Doctor of Philosophy in Materials Science and Engineering - (Ph.D.)

Department

Committee for the Interdisciplinary Program in Materials Science and Engineering

First Advisor

Bryan J. Pfister

Second Advisor

Joshua R. Berlin

Third Advisor

Michael Jaffe

Fourth Advisor

Raquel Perez-Castillejos

Fifth Advisor

Camelia Prodan

Sixth Advisor

Andrew Hill

Abstract

Several key biological mechanisms of traumatic injury to axons have been elucidated using in vitro stretch injury models. These models, however, are based on the experimentation of single cultures keeping productivity slow. Indeed, low yield has hindered important and well founded investigations requiring high throughput methods such as proteomic analyses. To meet this need, a multi-well high throughput injury device is engineered to accelerate and accommodate the next generation of traumatic brain injury research. This modular system stretch-injures neuronal cultures in either a 24-well culture plate format or six individual wells simultaneously. Custom software control allows the user to accurately program the pressure pulse parameters to achieve the desired substrate deformation and injury parameters.

Classically, in vitro research in TBI has shown increases in [Ca2+]i levels following injury. The Ca2+ sensitive fluorescent dye, Fluo-4AM, is used to observe the effects of strain rate on the changes in [Ca2+]i levels following injury. Neuronal cultures are injured at three strain levels: 20%, 40% and 60% strain. At each of these strain levels, two strain rates are applied; 30s-1 (slow) and 70s-1 (rapid). At each strain level, the data show that neurons injured at 70s-1 experience larger maximum F/F0 and longer sustained Ca2+ fluorescence than neurons injured at 30s-1. It is also shown that at high strain rates TTx no longer blocks increases in [Ca2+]i levels after injury.

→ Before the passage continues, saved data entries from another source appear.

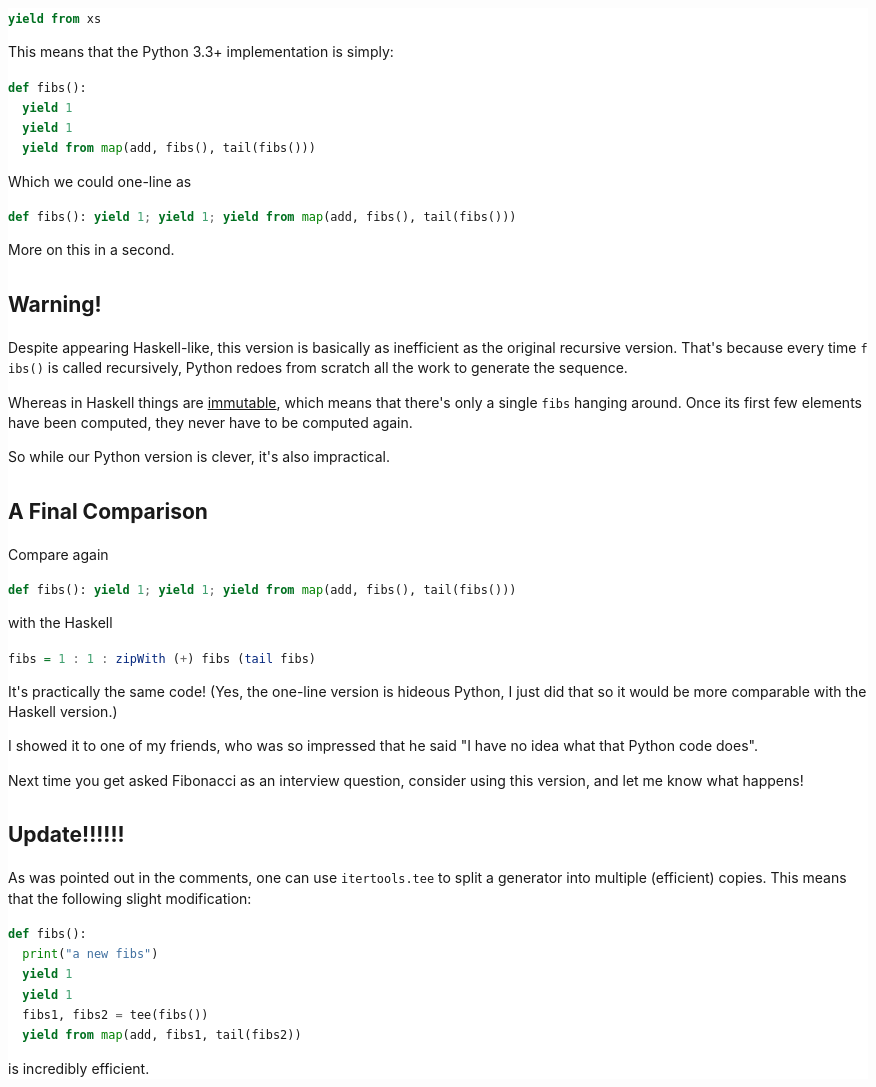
 ```python
yield from xs
```

This means that the Python 3.3+ implementation is simply:

```python
def fibs():
  yield 1
  yield 1
  yield from map(add, fibs(), tail(fibs()))
```

Which we could one-line as

```python
def fibs(): yield 1; yield 1; yield from map(add, fibs(), tail(fibs()))
```

More on this in a second.

<h2>Warning!</h2>

Despite appearing Haskell-like, this version is basically as inefficient
as the original recursive version.  That's because every time `fibs()`
is called recursively, Python redoes from scratch all the work to generate
the sequence.  

Whereas in Haskell things are
<a href="https://wiki.haskell.org/Functional_programming#Immutable_data">immutable</a>,
which means that there's
only a single `fibs` hanging around.  Once its first few elements have been
computed, they never have to be computed again.

So while our Python version is clever, it's also impractical.

<h2>A Final Comparison</h2>

Compare again

```python
def fibs(): yield 1; yield 1; yield from map(add, fibs(), tail(fibs()))
```

with the Haskell

```haskell
fibs = 1 : 1 : zipWith (+) fibs (tail fibs)
```

It's practically the same code!  (Yes, the one-line version is hideous Python,
I just did that so it would be more comparable with the Haskell version.)

I showed it to one of my friends, who was so impressed that he said
"I have no idea what that Python code does".

Next time you get asked Fibonacci as an interview question,
consider using this version, and let me know what happens!

<h2>Update!!!!!!</h2>

As was pointed out in the comments, one can use `itertools.tee` to split a
generator into multiple (efficient) copies.  This means that the following
slight modification:

```python
def fibs():
  print("a new fibs")
  yield 1
  yield 1
  fibs1, fibs2 = tee(fibs())
  yield from map(add, fibs1, tail(fibs2))
```

is incredibly efficient. 
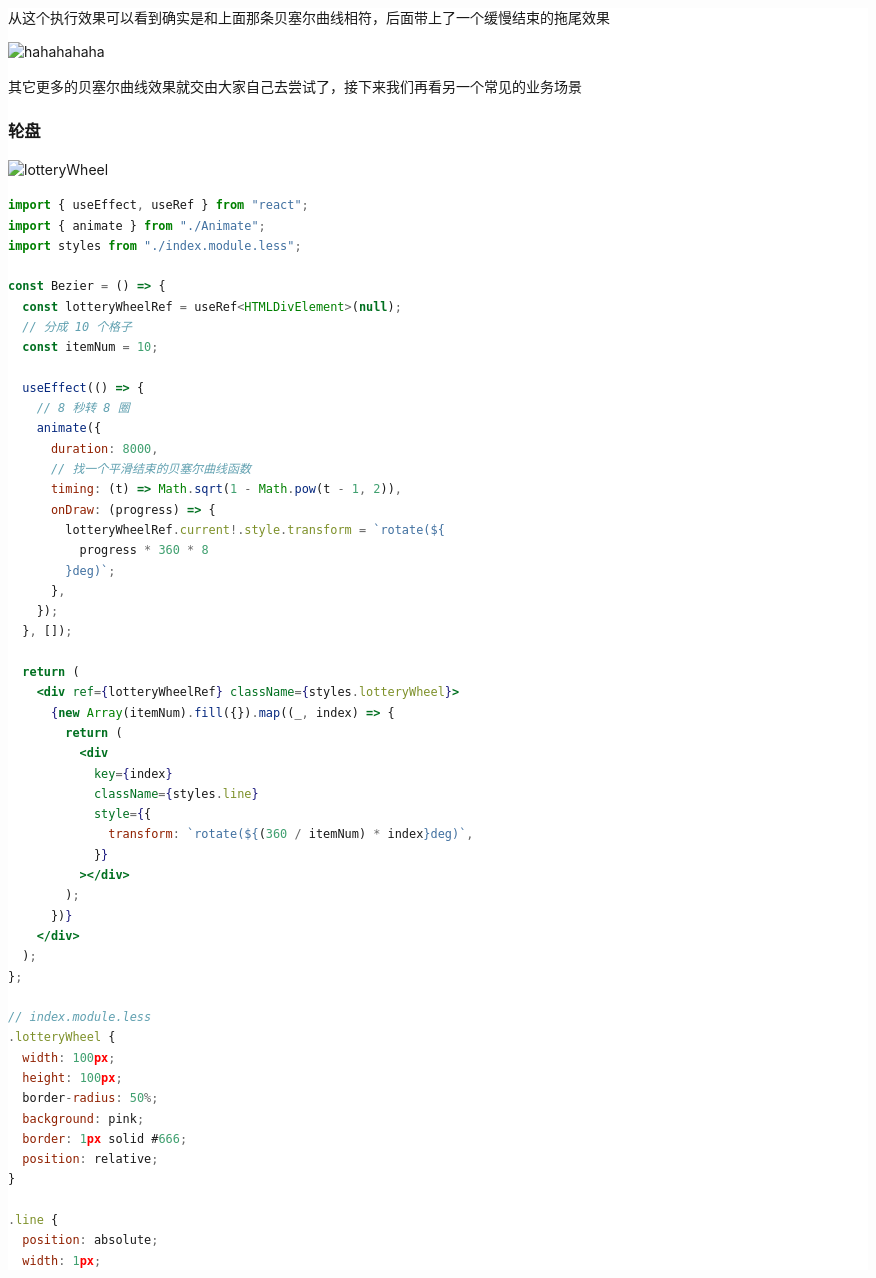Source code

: 从这个执行效果可以看到确实是和上面那条贝塞尔曲线相符，后面带上了一个缓慢结束的拖尾效果

![hahahahaha](https://cdn.jsdelivr.net/gh/PuffMeow/PictureSave/doc/hahahahaha.gif)

其它更多的贝塞尔曲线效果就交由大家自己去尝试了，接下来我们再看另一个常见的业务场景

### 轮盘

![lotteryWheel](https://cdn.jsdelivr.net/gh/PuffMeow/PictureSave/doc/lotteryWheel.gif)

```jsx
import { useEffect, useRef } from "react";
import { animate } from "./Animate";
import styles from "./index.module.less";

const Bezier = () => {
  const lotteryWheelRef = useRef<HTMLDivElement>(null);
  // 分成 10 个格子
  const itemNum = 10;

  useEffect(() => {
    // 8 秒转 8 圈
    animate({
      duration: 8000,
      // 找一个平滑结束的贝塞尔曲线函数
      timing: (t) => Math.sqrt(1 - Math.pow(t - 1, 2)),
      onDraw: (progress) => {
        lotteryWheelRef.current!.style.transform = `rotate(${
          progress * 360 * 8
        }deg)`;
      },
    });
  }, []);

  return (
    <div ref={lotteryWheelRef} className={styles.lotteryWheel}>
      {new Array(itemNum).fill({}).map((_, index) => {
        return (
          <div
            key={index}
            className={styles.line}
            style={{
              transform: `rotate(${(360 / itemNum) * index}deg)`,
            }}
          ></div>
        );
      })}
    </div>
  );
};

// index.module.less
.lotteryWheel {
  width: 100px;
  height: 100px;
  border-radius: 50%;
  background: pink;
  border: 1px solid #666;
  position: relative;
}

.line {
  position: absolute;
  width: 1px;
```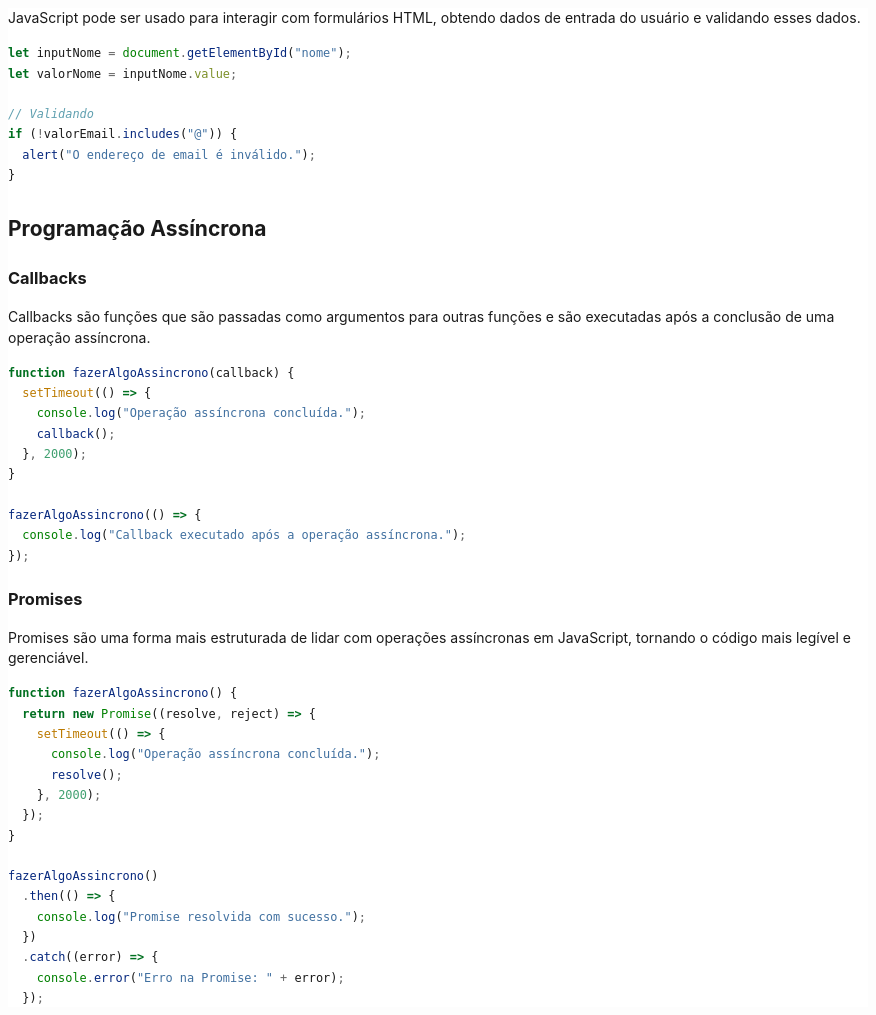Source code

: JavaScript pode ser usado para interagir com formulários HTML, obtendo dados de entrada do usuário e validando esses dados.

```js
let inputNome = document.getElementById("nome");
let valorNome = inputNome.value;

// Validando
if (!valorEmail.includes("@")) {
  alert("O endereço de email é inválido.");
}
```

##  Programação Assíncrona
### Callbacks

Callbacks são funções que são passadas como argumentos para outras funções e são executadas após a conclusão de uma operação assíncrona.

```js
function fazerAlgoAssincrono(callback) {
  setTimeout(() => {
    console.log("Operação assíncrona concluída.");
    callback();
  }, 2000);
}

fazerAlgoAssincrono(() => {
  console.log("Callback executado após a operação assíncrona.");
});
```

### Promises

Promises são uma forma mais estruturada de lidar com operações assíncronas em JavaScript, tornando o código mais legível e gerenciável.

```js
function fazerAlgoAssincrono() {
  return new Promise((resolve, reject) => {
    setTimeout(() => {
      console.log("Operação assíncrona concluída.");
      resolve();
    }, 2000);
  });
}

fazerAlgoAssincrono()
  .then(() => {
    console.log("Promise resolvida com sucesso.");
  })
  .catch((error) => {
    console.error("Erro na Promise: " + error);
  });
```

Traumatic injury to the brain is known to cause dysfunction in surviving neurons. The effects of simulated traumatic injury of rat neocortical neurons cultures are investigated. These neurons are subjected to a stretch injury of 60% strain over 20 ms using a custom in vitro injury device. Spontaneous and stimulated electrical properties are measured 20-60 minutes after stretch using current and voltage clamp techniques. The same measurements are performed in non-stretched neurons. All neurons display TTX-inhibitable action potentials when basal membrane potential was set at -60 mV, and many display bursting behavior in response to depolarizing current injection. No differences in resting membrane potential (-40 ± 1 mV [n=20]) or input resistance (1.0 ± 0.1 GΩ [n=20]) are observed in injured and non-injured neurons. Interestingly, stretch injury reduces the frequency of spontaneous action potentials (33 ± 6 min-1 [ n=13] and 11 ± 3 min-1 [n=16] in non-injured and injured neurons, respectively) and decreases spontaneous bursting activity by almost 90%. ADP50 and action potential amplitude are unchanged. However, A D P90 is significantly prolonged in injured neurons and characterized by a less pronounced action potential after-hyperpolarization. These data are consistent with an alteration in kinetics of K+ currents in injured neurons. Since spontaneous action potentials are blocked by 20 µM bicuculline and 3 mM kyneuri nic acid, the frequency of subthreshold depolarizations is measured to estimate overall neuronal network activity. The frequency of spontaneous subthreshold depolarizations is not significantly different in injured and non-injured neurons. These data show that spontaneous electrical signaling is acutely altered and suggest that action potential initiation is reduced by in vitro stretch in neuronal cell cultures.